## TASK
Set down the data again word for word. Skip any pictures.

[Start of section]

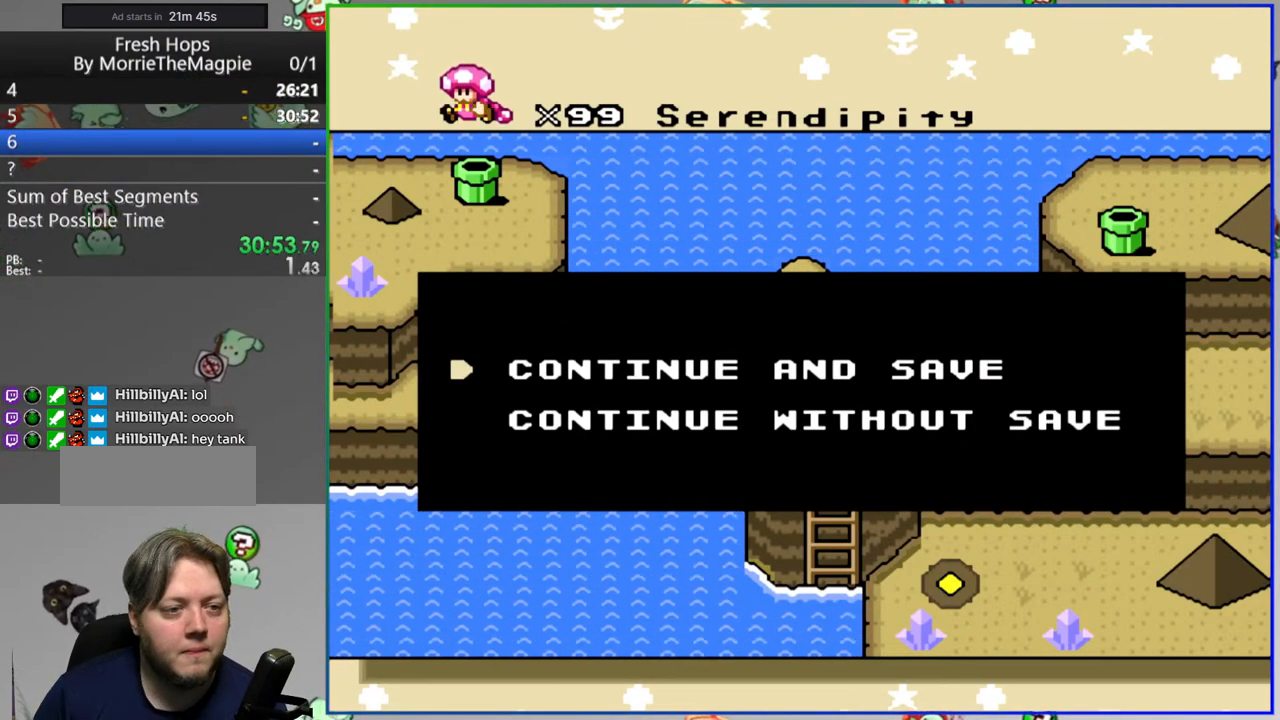
{"buttons": [], "events": [[167, "B", "down"], [300, "B", "up"]]}
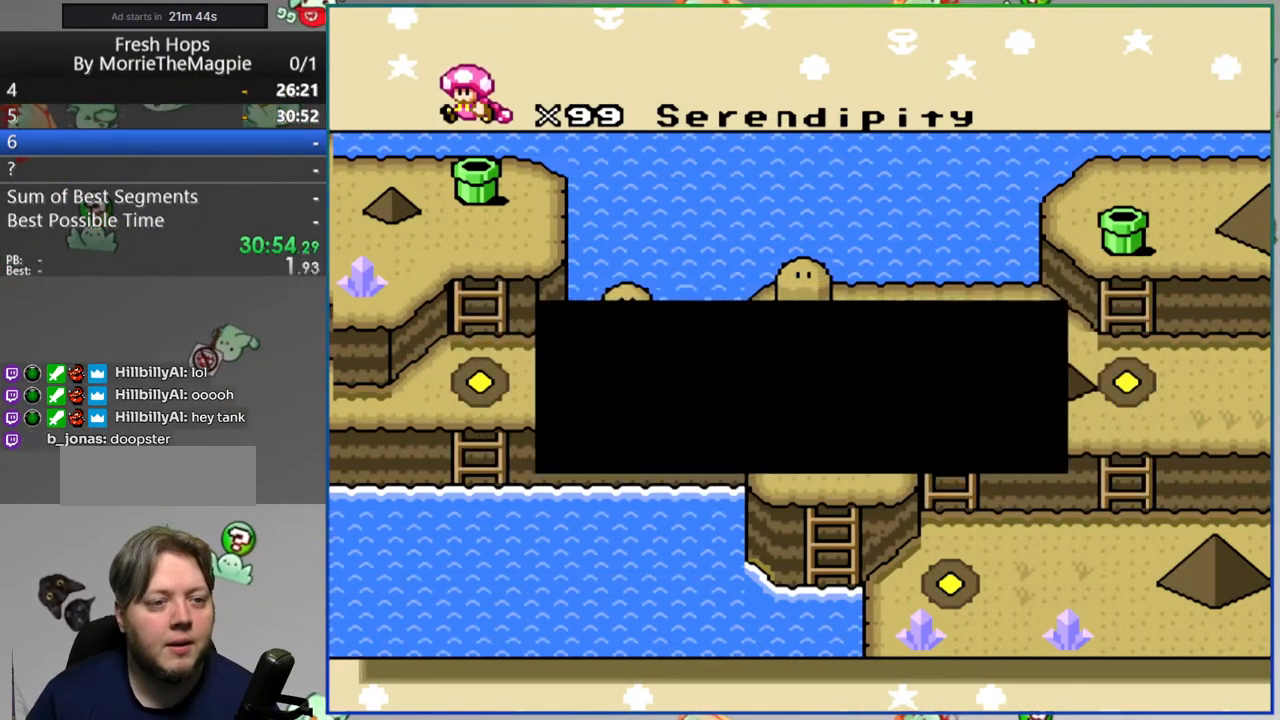
{"buttons": [], "events": []}
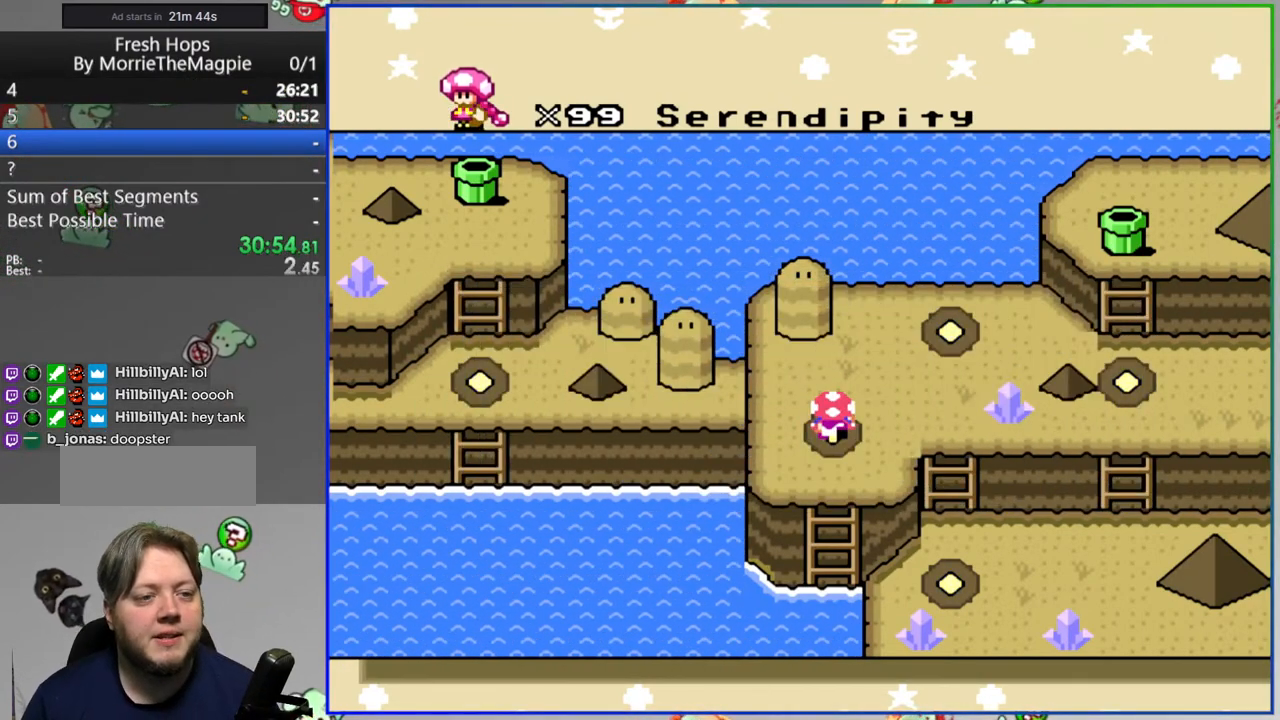
{"buttons": [], "events": []}
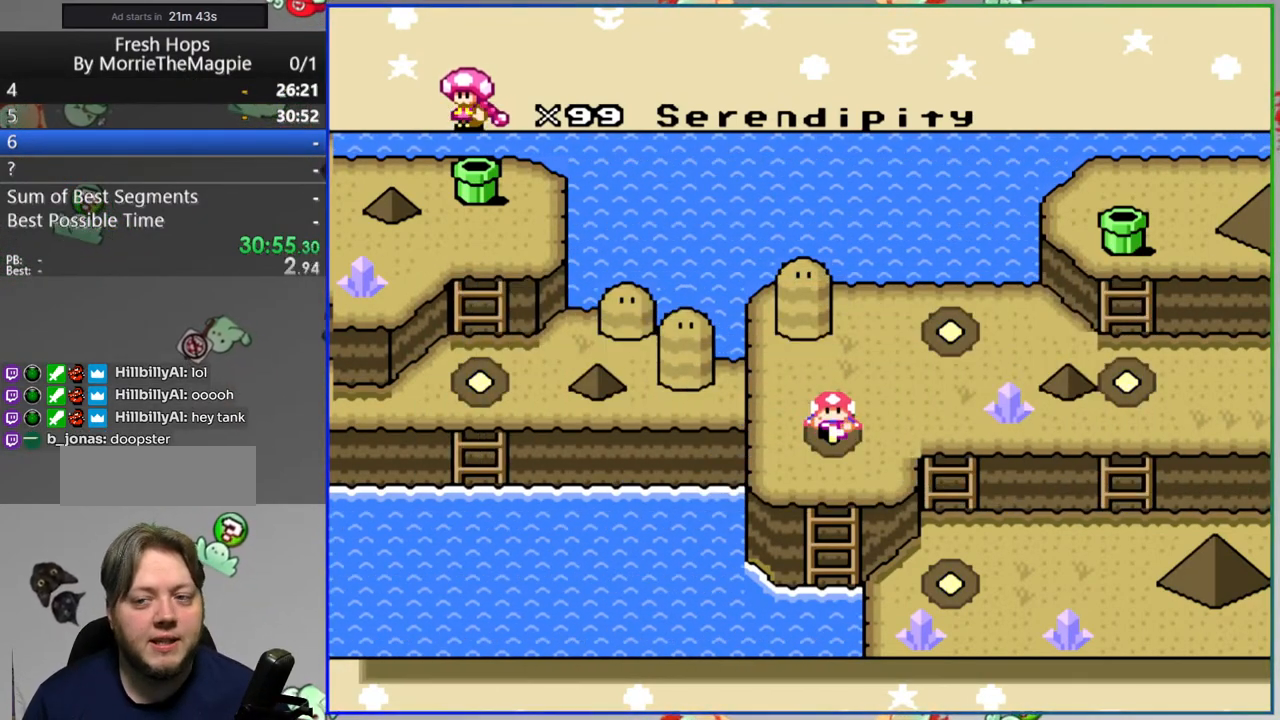
{"buttons": [], "events": [[167, "B", "down"], [267, "B", "up"]]}
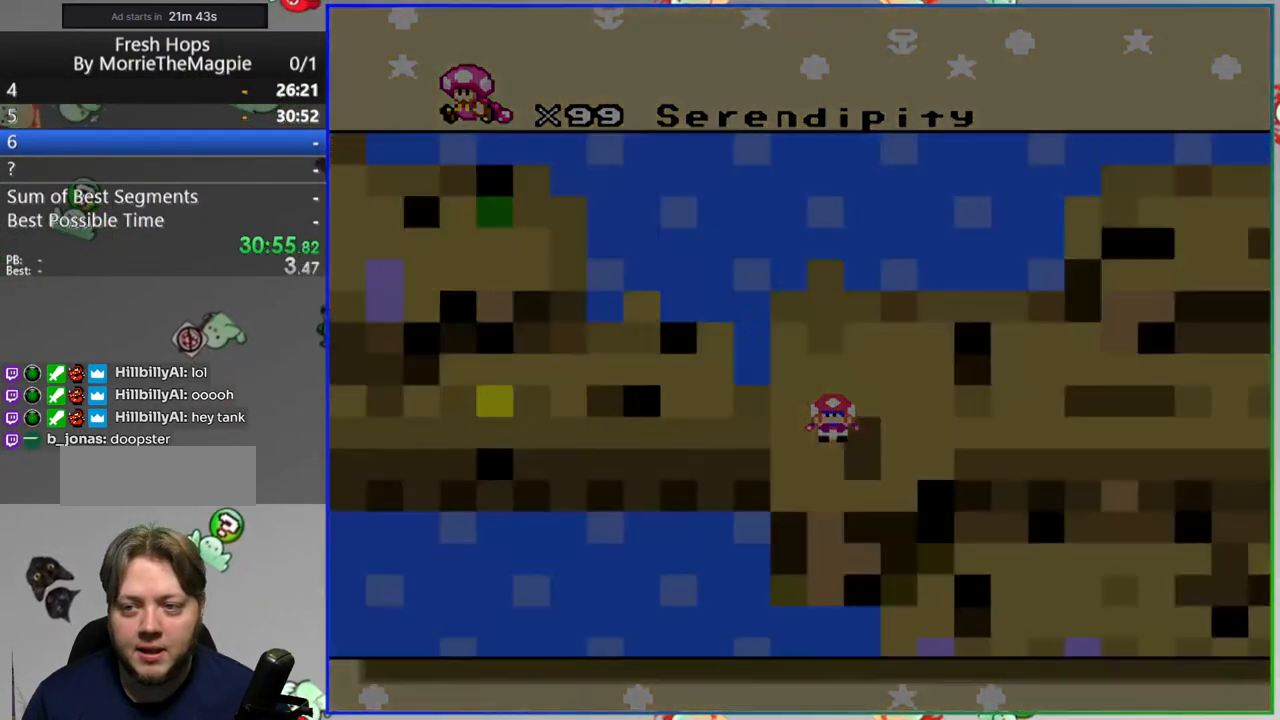
{"buttons": [], "events": []}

[End of section]

## EXERCISE OUTPUT
{"buttons": [], "events": [[167, "B", "down"], [300, "B", "up"]]}
{"buttons": [], "events": []}
{"buttons": [], "events": []}
{"buttons": [], "events": [[167, "B", "down"], [267, "B", "up"]]}
{"buttons": [], "events": []}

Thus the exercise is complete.